Didascalie scritte: sempre modificabili
La caption sotto una foto o un Reel, ovvero il testo che hai digitato, può essere modificata in qualsiasi momento dopo la pubblicazione. Questa non è una novità: se compare un refuso, si risolve in trenta secondi.
Sottotitoli video: bloccati al momento dell’upload
Il discorso cambia per i sottotitoli video generati automaticamente, ovvero il testo in sovrimpressione che trascrive il parlato in un Reel. Questi sottotitoli vengono tradotti in altre lingue dietro le quinte, ed è proprio per questo che si bloccano al momento dell’upload. Una volta avvenuta la traduzione, modificare il testo sorgente a posteriori diventa molto più complesso rispetto alla modifica di una semplice caption.
Nulla di confermato, solo annotato
Al momento non si tratta di una funzione pronta né di un elemento già inserito nella roadmap. L’idea di permettere agli utenti di correggere i sottotitoli video dopo l’upload è stata definita “non male”, con la promessa di discuterne con il team, il che è ancora lontano da un rilascio ufficiale. Se mai dovesse arrivare, dovrà gestire anche il livello delle traduzioni, poiché la correzione di un errore in inglese dovrebbe presumibilmente rielaborare tutte le versioni nelle altre lingue. Questo è probabilmente il motivo per cui non è ancora successo.
Prevenire è meglio che rincorrere
Poiché per ora non è cambiato nulla, la strategia pratica è la prevenzione. Controlla attentamente i sottotitoli generati automaticamente prima dell’upload, specialmente per nomi, numeri e qualsiasi termine che l’accento o la qualità del microfono potrebbero distorcere. Una volta che il Reel è online, un refuso nei sottotitoli video rimane lì finché Instagram non rilascia un aggiornamento. Se te ne sfugge uno, la didascalia scritta sottostante rimane comunque modificabile per correggere almeno lì le informazioni.
Questa distinzione confonde molti perché entrambi i tipi di testo sembrano quasi identici sullo schermo. La didascalia scritta sta sotto il post; i sottotitoli automatici sono in sovrimpressione mentre il video scorre. Un utente che naviga nel feed non noterà la differenza tecnica, ma le regole di editing sono completamente diverse. Ecco perché un “sì, ma” è più accurato di un semplice sì o no.
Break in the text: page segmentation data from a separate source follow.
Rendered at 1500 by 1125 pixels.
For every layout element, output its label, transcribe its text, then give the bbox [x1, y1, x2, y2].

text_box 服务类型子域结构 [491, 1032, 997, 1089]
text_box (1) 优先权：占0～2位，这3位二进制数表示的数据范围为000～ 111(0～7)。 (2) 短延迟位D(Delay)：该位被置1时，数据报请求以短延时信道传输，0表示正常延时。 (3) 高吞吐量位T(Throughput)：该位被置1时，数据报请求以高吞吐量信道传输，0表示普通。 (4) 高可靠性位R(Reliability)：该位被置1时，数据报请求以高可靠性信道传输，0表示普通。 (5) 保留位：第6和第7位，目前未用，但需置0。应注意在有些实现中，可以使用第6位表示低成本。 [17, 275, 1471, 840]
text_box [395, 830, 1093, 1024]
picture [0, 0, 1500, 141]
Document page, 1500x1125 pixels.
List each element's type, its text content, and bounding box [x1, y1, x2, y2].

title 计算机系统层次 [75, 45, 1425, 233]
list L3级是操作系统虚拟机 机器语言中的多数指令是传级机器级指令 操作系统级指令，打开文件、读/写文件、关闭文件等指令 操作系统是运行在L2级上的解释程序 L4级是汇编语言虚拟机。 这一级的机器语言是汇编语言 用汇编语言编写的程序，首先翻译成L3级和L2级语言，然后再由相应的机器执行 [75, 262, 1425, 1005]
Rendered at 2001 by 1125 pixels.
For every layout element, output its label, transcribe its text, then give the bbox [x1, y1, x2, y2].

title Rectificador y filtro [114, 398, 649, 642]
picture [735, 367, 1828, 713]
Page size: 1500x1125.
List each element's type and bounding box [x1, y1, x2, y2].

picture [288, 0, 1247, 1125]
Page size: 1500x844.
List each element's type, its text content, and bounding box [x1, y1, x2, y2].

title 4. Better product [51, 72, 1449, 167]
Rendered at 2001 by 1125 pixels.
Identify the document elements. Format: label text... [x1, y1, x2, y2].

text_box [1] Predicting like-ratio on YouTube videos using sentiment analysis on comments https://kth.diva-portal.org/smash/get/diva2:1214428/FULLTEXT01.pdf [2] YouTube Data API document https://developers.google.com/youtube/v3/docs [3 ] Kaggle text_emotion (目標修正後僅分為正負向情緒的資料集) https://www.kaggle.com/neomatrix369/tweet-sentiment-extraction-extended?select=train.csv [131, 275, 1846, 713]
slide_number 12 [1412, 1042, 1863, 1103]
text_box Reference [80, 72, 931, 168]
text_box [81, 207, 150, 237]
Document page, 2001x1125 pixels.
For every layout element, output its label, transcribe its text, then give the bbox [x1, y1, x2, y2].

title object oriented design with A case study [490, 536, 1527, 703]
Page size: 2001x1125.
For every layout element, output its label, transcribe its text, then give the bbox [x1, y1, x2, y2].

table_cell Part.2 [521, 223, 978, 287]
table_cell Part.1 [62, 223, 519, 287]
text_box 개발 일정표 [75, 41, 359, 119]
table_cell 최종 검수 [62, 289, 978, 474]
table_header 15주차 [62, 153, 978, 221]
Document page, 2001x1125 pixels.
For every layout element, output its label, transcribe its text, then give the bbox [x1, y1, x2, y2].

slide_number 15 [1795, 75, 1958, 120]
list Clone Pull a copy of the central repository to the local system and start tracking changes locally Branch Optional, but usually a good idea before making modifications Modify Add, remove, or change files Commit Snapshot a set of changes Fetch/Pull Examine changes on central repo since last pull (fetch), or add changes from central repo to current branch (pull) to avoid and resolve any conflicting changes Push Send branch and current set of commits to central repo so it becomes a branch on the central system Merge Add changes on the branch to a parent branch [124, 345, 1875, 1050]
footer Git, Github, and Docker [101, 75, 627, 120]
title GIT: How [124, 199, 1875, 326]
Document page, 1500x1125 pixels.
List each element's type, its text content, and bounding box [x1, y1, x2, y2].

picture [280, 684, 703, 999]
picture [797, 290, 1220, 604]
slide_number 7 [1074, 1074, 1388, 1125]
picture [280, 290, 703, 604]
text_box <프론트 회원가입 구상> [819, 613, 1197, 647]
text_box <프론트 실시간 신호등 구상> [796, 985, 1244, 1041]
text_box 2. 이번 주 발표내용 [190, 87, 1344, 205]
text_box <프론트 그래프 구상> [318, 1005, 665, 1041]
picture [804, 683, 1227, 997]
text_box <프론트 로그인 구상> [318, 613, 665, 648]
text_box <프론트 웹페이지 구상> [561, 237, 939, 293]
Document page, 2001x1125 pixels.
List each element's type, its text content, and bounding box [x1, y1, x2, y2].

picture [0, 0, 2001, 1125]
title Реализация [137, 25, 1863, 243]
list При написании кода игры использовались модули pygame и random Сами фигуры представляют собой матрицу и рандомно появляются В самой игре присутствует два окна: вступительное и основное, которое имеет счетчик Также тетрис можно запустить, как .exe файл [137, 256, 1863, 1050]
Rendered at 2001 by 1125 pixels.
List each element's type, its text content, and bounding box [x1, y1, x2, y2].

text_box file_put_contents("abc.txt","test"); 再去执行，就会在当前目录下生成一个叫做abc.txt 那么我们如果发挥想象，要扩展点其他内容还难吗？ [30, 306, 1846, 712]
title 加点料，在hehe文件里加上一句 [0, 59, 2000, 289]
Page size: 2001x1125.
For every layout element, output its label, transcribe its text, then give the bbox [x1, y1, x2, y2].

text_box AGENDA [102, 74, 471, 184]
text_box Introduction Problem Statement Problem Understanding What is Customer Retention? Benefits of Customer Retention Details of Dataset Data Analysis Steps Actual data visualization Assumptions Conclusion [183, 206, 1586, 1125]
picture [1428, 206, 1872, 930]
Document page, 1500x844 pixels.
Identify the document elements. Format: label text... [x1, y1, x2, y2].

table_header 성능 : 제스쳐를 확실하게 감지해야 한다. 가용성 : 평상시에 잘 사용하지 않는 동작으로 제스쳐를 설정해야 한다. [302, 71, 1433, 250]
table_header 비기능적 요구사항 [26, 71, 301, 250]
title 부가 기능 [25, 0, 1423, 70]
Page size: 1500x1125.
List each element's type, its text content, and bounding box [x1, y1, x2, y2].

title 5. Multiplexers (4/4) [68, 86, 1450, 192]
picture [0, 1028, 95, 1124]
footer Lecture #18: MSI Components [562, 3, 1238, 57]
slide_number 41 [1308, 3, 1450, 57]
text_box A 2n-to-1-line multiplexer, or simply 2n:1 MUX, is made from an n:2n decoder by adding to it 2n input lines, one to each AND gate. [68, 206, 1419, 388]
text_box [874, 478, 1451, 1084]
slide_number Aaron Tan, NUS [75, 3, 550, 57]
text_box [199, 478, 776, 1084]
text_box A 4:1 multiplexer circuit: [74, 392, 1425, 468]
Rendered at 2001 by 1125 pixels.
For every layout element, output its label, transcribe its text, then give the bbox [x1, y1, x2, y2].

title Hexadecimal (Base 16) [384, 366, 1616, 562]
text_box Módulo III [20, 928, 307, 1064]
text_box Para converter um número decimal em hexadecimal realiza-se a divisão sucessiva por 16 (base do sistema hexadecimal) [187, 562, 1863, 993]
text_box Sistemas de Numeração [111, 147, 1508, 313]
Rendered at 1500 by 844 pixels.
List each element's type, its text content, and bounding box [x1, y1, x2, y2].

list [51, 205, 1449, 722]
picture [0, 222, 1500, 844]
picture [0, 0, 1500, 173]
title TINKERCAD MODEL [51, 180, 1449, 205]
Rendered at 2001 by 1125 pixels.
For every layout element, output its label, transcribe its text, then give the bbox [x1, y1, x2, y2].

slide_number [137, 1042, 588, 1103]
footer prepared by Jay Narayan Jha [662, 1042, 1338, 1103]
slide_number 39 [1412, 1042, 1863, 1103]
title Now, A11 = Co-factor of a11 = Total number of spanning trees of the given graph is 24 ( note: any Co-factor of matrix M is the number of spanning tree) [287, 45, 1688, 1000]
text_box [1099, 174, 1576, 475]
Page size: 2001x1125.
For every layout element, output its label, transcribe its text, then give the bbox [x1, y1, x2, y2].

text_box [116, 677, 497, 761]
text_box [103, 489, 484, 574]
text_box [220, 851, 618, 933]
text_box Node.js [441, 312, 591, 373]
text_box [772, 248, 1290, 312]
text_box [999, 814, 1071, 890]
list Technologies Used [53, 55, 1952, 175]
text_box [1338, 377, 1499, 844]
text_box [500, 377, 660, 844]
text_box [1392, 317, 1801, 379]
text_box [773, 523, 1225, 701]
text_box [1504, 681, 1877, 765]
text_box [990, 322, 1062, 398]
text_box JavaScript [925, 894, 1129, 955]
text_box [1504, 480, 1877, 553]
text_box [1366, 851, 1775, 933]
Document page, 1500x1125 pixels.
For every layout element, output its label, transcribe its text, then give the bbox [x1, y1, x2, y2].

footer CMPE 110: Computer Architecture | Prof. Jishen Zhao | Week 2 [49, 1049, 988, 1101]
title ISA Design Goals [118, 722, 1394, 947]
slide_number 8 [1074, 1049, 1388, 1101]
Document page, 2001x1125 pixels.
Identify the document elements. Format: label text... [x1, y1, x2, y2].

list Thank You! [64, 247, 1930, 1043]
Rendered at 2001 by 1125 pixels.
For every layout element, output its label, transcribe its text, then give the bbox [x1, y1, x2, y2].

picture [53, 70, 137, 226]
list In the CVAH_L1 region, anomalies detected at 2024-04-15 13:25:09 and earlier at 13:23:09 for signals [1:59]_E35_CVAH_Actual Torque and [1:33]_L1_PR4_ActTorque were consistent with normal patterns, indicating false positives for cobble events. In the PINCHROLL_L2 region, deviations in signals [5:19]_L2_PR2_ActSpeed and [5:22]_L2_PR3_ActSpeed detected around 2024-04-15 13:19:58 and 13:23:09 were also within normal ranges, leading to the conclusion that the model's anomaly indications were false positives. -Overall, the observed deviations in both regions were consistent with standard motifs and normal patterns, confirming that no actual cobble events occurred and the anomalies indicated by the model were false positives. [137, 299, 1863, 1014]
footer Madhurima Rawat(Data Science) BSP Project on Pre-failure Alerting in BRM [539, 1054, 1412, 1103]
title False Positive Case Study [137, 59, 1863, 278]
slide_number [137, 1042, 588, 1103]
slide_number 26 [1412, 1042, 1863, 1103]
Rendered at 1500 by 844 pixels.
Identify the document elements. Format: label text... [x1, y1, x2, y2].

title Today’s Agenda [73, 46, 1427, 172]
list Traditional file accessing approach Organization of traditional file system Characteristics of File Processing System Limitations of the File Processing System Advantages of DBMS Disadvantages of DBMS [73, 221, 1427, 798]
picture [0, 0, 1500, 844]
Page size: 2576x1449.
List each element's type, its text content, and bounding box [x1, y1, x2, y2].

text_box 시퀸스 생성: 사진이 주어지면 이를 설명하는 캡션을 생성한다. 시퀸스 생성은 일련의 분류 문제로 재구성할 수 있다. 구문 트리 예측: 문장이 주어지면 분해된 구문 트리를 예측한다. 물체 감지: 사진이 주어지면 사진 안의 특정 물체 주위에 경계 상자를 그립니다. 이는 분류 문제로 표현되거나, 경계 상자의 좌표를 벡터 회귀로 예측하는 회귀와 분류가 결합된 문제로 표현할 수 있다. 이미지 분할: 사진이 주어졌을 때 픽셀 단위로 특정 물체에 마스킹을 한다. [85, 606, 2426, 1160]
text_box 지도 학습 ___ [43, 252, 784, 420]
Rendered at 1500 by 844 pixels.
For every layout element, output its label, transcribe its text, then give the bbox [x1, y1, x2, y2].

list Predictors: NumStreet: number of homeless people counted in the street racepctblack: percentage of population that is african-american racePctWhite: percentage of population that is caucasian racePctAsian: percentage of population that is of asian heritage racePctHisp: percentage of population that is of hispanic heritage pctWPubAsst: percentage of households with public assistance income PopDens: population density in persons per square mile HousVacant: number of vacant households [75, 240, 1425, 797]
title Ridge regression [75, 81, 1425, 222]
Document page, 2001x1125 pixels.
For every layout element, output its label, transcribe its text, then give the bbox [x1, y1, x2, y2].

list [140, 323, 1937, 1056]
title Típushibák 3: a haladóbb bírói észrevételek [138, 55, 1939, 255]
Intercettare i refusi prima della pubblicazione è più semplice se integri una fase di revisione nel tuo workflow. Gestire l’approvazione dei Reel all’interno di un content calendar prima che vadano online permette di dare un ultimo sguardo ai sottotitoli quando si è ancora in tempo per correggerli.
Questo articolo verrà aggiornato se Instagram introdurrà novità in merito. Altro da questa sessione: gli occhiali Meta sono un rischio per la privacy? e rimuovere follower danneggia la copertura dei Reel?.
FAQ
Posso modificare il testo della didascalia su un post Instagram dopo la pubblicazione? Sì. La didascalia scritta sotto una foto o un Reel può essere corretta in qualsiasi momento.
Si può modificare la didascalia di Instagram dopo il post se è generata automaticamente in un video? No, al momento non è possibile. I sottotitoli video automatici vengono bloccati al caricamento perché già tradotti in altre lingue dal sistema.
Instagram ha in programma di permettere l’editing dei sottotitoli video post-upload? Non è confermato. L’idea è stata sollevata internamente, ma non è stato annunciato alcun impegno formale.
Come evito refusi nelle caption se non posso correggerli dopo l’upload? Controlla attentamente i sottotitoli automatici prima di pubblicare. Una volta che il Reel è live, il testo a schermo non è correggibile, quindi la revisione preventiva è l’unica vera difesa.